**THE DATA:**
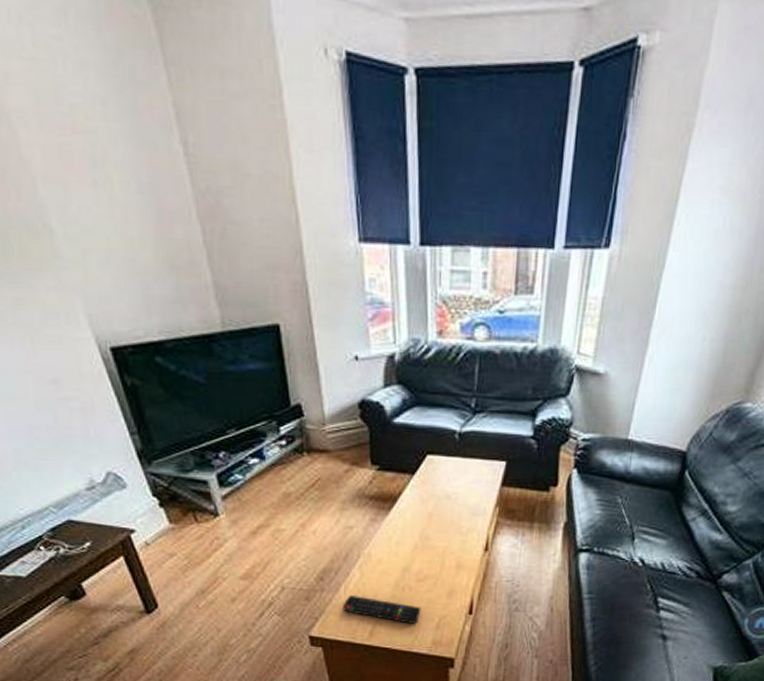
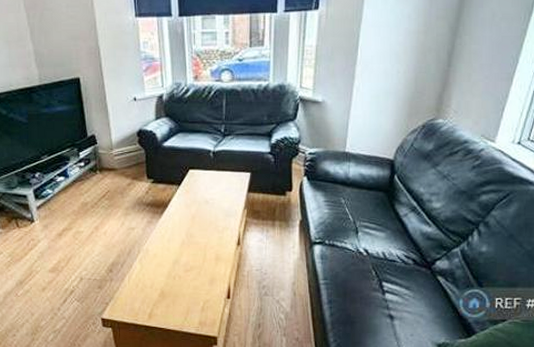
remote control: present [343,596,421,625] -> none [127,284,189,308]

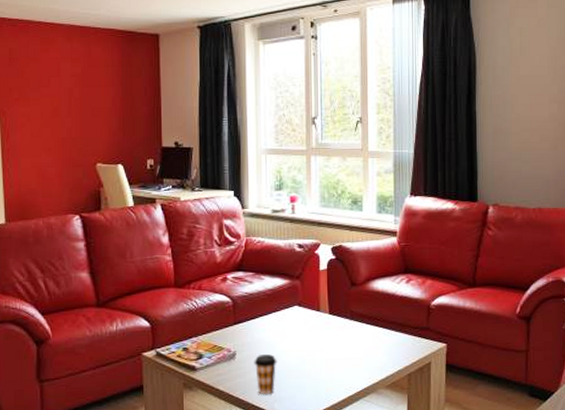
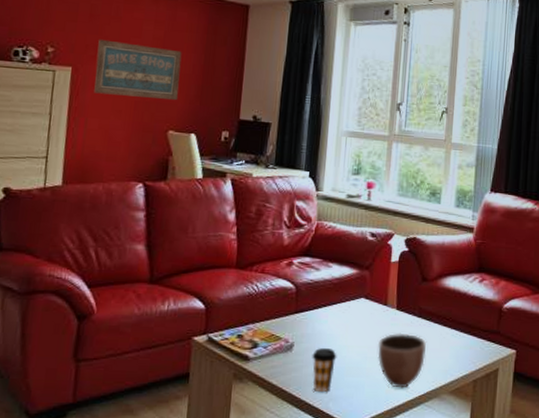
wall art: none [21,81,102,134] -> present [94,39,182,100]
decorative bowl: none [315,335,360,386] -> present [377,332,426,389]

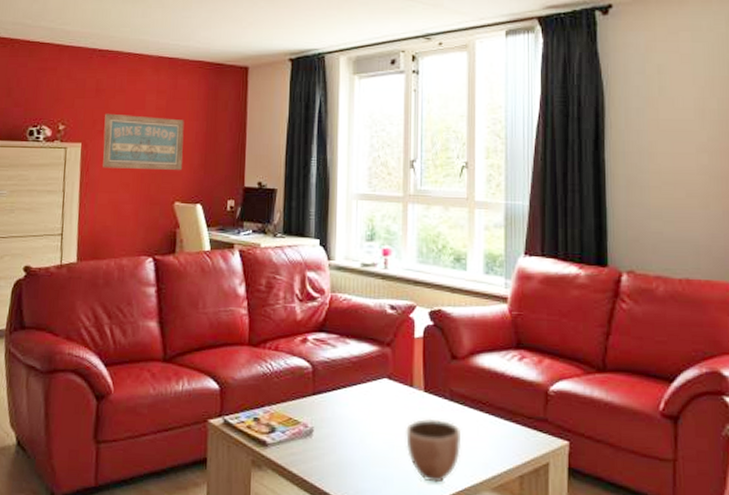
coffee cup: present [312,348,337,393] -> none [334,434,361,485]

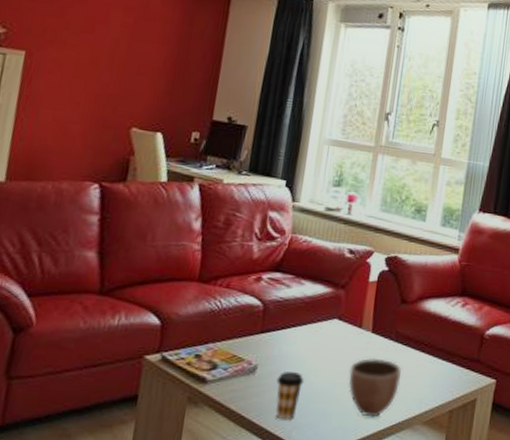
wall art: present [103,113,184,170] -> none [49,22,153,95]
coffee cup: none [334,434,361,485] -> present [275,372,304,420]

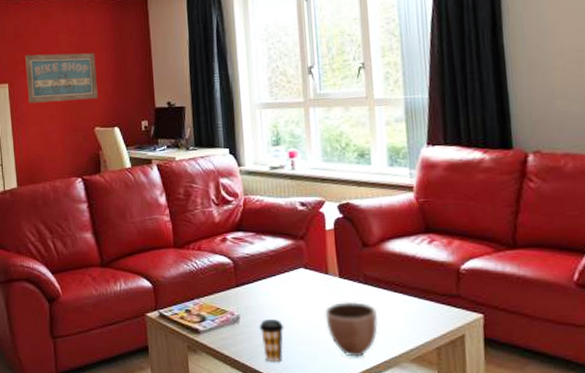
wall art: none [49,22,153,95] -> present [25,52,99,104]

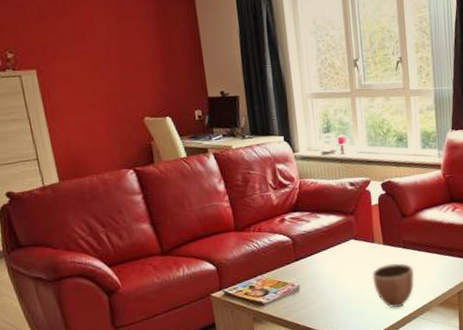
wall art: present [25,52,99,104] -> none [54,37,146,92]
coffee cup: present [259,319,284,363] -> none [317,285,339,322]

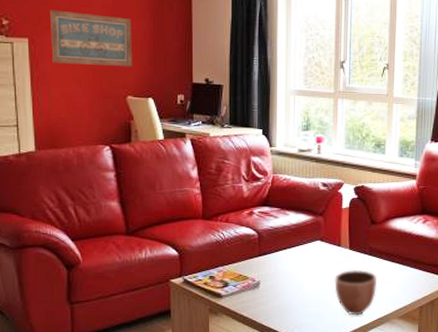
wall art: none [54,37,146,92] -> present [50,9,133,66]

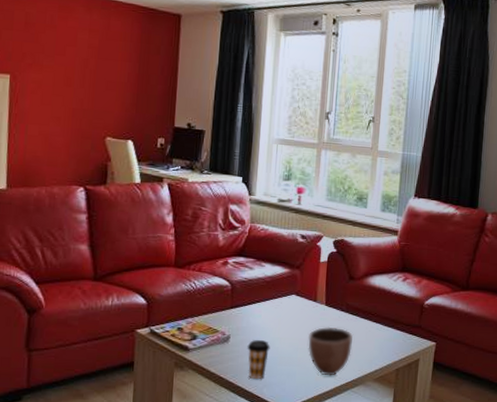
wall art: present [50,9,133,66] -> none [33,47,117,108]
coffee cup: none [277,285,299,322] -> present [247,340,270,380]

**TASK REQUIREMENTS:** Identify the lines in the entries above that contain "wall", then copy them out.

**ANSWER FOR THIS EXERCISE:**
wall art: none [21,81,102,134] -> present [94,39,182,100]
wall art: present [103,113,184,170] -> none [49,22,153,95]
wall art: none [49,22,153,95] -> present [25,52,99,104]
wall art: present [25,52,99,104] -> none [54,37,146,92]
wall art: none [54,37,146,92] -> present [50,9,133,66]
wall art: present [50,9,133,66] -> none [33,47,117,108]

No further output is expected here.